Control mechanisms: Add points in the economy you can control so you can rebalance the game more easily
Depth and expansion: Consider balancing both horizontal expansion (owning and collecting stuff) and vertical expansion (upgrading and adding system depth)
How to optimally soft launch a mobile game in 2022
Nimrod Levy, Google Play; Matej Lancaric, user acquisition consultant
- Levy described a new era for pre-launching games in which developers engage in earlier external testing, open up more soft launch markets and test retention over longer periods
- He plugged Google’s Open Beta Testing and Production Testing programs, which allow developers to put their game out in specific regions and cap the number of installs
- Levy emphasised that pre-reg games get a head-start on reviews and faster charting
- On store listing optimisation, Levy advised devs to include at least 3 landscape screenshots and a promo video of up to 30 seconds, because that’s what Google looks for when featuring
- Levy also said that not enough developers are testing and optimising store listings before launch
- He also urged developers to use Google’s managed publishing and stage rollout features to keep launches smooth and predictable
- Just punting your game out in Canada and Australia are not the way to go any more. Instead, you can ask Google’s team to calculate a market similarity index that uses geography, genre and monetisation trends to identify the best soft launch market for your game
Matej Lancaric’s soft launch dos and don’ts:
- Soft launch app store optimisation can have real impact, pushing conversion rates up significantly after some simple icon A/B testing
- Developers should use at least three UA channels from Google, Facebook, Unity, Applovin, TikTok, IronSource, Twitter and Liftoff, then benchmark them against each other
- Think about UA strategy as it relates to the game’s genre. PvP games require the most countries, UA channels and continuous spend. Non-PVP games are naturally less demanding, and hypercasual games are fairly light in this regard.

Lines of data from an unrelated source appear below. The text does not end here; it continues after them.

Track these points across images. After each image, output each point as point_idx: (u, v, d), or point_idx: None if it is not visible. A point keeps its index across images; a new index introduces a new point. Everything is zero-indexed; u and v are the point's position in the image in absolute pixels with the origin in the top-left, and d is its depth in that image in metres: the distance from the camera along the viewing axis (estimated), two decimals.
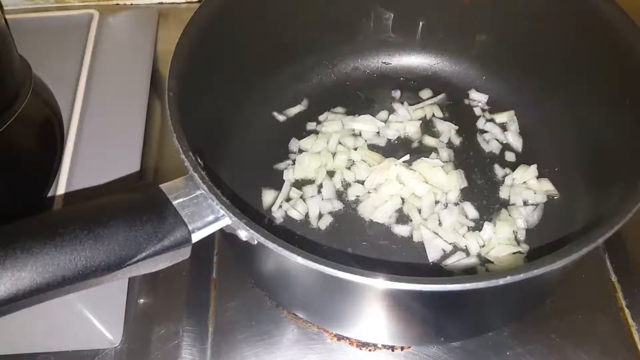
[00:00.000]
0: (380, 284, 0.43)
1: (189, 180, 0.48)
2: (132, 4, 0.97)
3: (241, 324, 0.62)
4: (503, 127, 0.76)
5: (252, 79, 0.74)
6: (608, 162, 0.62)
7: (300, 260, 0.43)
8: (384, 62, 0.83)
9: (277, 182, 0.71)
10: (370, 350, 0.61)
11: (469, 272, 0.63)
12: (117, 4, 0.97)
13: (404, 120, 0.76)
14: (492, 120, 0.77)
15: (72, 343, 0.61)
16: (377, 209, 0.68)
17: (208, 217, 0.47)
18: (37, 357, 0.60)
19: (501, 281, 0.42)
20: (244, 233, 0.47)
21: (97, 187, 0.70)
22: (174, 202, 0.47)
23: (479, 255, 0.64)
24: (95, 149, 0.74)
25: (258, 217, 0.68)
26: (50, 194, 0.70)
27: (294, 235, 0.67)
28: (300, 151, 0.74)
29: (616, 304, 0.64)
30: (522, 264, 0.44)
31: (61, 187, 0.69)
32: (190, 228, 0.46)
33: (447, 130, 0.76)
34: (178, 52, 0.58)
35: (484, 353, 0.60)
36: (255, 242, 0.46)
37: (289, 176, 0.72)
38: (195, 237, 0.47)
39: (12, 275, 0.40)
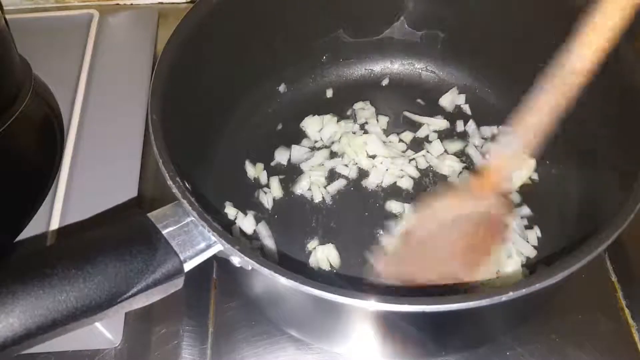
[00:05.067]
0: (375, 306, 0.41)
1: (178, 207, 0.47)
2: (132, 4, 0.97)
3: (241, 324, 0.62)
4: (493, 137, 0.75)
5: (235, 94, 0.73)
6: (602, 162, 0.62)
7: (303, 288, 0.42)
8: (368, 69, 0.82)
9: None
10: None
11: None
12: (117, 4, 0.97)
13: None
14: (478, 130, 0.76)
15: (72, 343, 0.60)
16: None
17: (199, 245, 0.45)
18: (37, 357, 0.60)
19: (504, 297, 0.41)
20: (237, 259, 0.45)
21: (96, 189, 0.70)
22: (164, 232, 0.45)
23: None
24: (96, 149, 0.74)
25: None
26: (50, 196, 0.70)
27: (281, 255, 0.66)
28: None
29: (616, 304, 0.63)
30: (524, 279, 0.44)
31: (60, 190, 0.69)
32: (181, 258, 0.45)
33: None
34: (159, 72, 0.56)
35: (483, 353, 0.60)
36: (249, 268, 0.44)
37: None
38: (188, 267, 0.45)
39: None
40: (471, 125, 0.76)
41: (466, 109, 0.78)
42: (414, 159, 0.73)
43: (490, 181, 0.55)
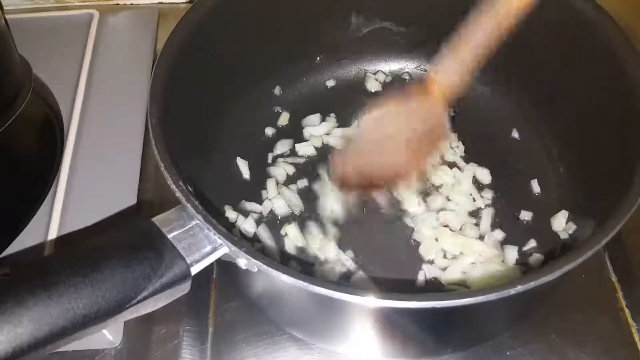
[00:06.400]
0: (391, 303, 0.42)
1: (182, 211, 0.46)
2: (132, 4, 0.97)
3: (241, 324, 0.62)
4: None
5: (232, 95, 0.73)
6: (602, 159, 0.62)
7: (314, 289, 0.42)
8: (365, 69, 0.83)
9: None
10: None
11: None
12: (117, 4, 0.97)
13: None
14: None
15: (72, 343, 0.60)
16: None
17: (205, 248, 0.45)
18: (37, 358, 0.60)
19: (512, 291, 0.42)
20: (244, 261, 0.45)
21: (96, 190, 0.70)
22: (169, 236, 0.45)
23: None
24: (96, 149, 0.74)
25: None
26: (49, 197, 0.70)
27: (283, 254, 0.66)
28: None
29: (616, 304, 0.63)
30: (530, 273, 0.45)
31: (60, 191, 0.69)
32: (188, 262, 0.44)
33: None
34: (157, 75, 0.55)
35: (484, 353, 0.60)
36: (256, 270, 0.44)
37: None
38: (194, 270, 0.45)
39: (8, 333, 0.38)
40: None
41: (454, 111, 0.78)
42: None
43: (433, 92, 0.58)
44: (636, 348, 0.61)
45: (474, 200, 0.69)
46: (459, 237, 0.66)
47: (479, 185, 0.71)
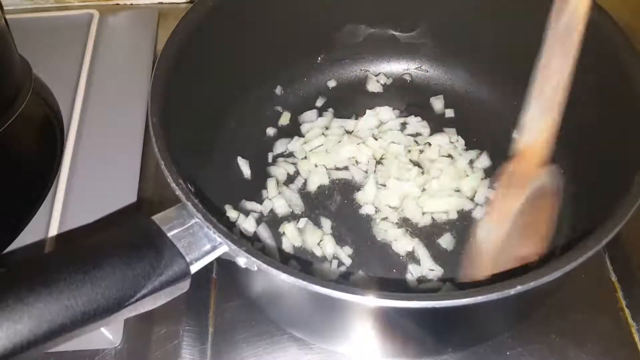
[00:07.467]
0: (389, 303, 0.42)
1: (182, 209, 0.47)
2: (132, 4, 0.97)
3: (241, 324, 0.62)
4: None
5: (233, 95, 0.73)
6: (600, 159, 0.62)
7: (315, 288, 0.42)
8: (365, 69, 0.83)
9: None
10: None
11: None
12: (117, 4, 0.97)
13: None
14: None
15: (72, 343, 0.60)
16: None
17: (205, 247, 0.46)
18: (36, 358, 0.60)
19: (512, 291, 0.42)
20: (243, 260, 0.45)
21: (96, 189, 0.70)
22: (169, 234, 0.45)
23: None
24: (96, 149, 0.74)
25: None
26: (49, 197, 0.70)
27: (283, 253, 0.67)
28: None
29: (616, 304, 0.64)
30: (532, 272, 0.45)
31: (60, 191, 0.69)
32: (188, 260, 0.44)
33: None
34: (158, 75, 0.56)
35: (484, 353, 0.60)
36: (255, 269, 0.44)
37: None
38: (194, 269, 0.45)
39: (7, 329, 0.38)
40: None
41: (455, 112, 0.78)
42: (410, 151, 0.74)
43: (530, 162, 0.56)
44: (636, 348, 0.61)
45: (467, 175, 0.72)
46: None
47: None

Fireside chat: approaching P2E from a F2P background
Anton Backman, Play Ventures: Ryan Foo, Delphi Digital; Javier Barnes, King; Shafaf Bar-Geffen, COTI Group
Barnes questioned how developers extract value and income from a play to earn game – with F2P you get a cheque from Apple and Google at the end of the month, but with play to earn the developer proposition is a lot more complex.
Shahaf Bar-Geffen countered that the developer can get income from NFT sales, and that the game economy becomes self-fulfilling as its grows, so the developer can extract crypto and convert into ‘real’ FIAT money, with which you can play people’s wages over the long term.
Barnes also stated the difference between free-to-play, where the game developer has a direct economic relationship with the player, and crypto, where the game developer does not control player-to-player transactions. Losing that control and allowing players to regulate economies themselves could lead to problems and uncertainty.
Foo talked about decentralised development – the idea that player communities could, for example, make the game’s music and mint it as an NFT, or design game elements and mint those and see value added to their wallet. But solid examples of this happening were not clear.
Backman wrapped up by saying it is super early days in this space and play to earn was a blank slate right now for developers.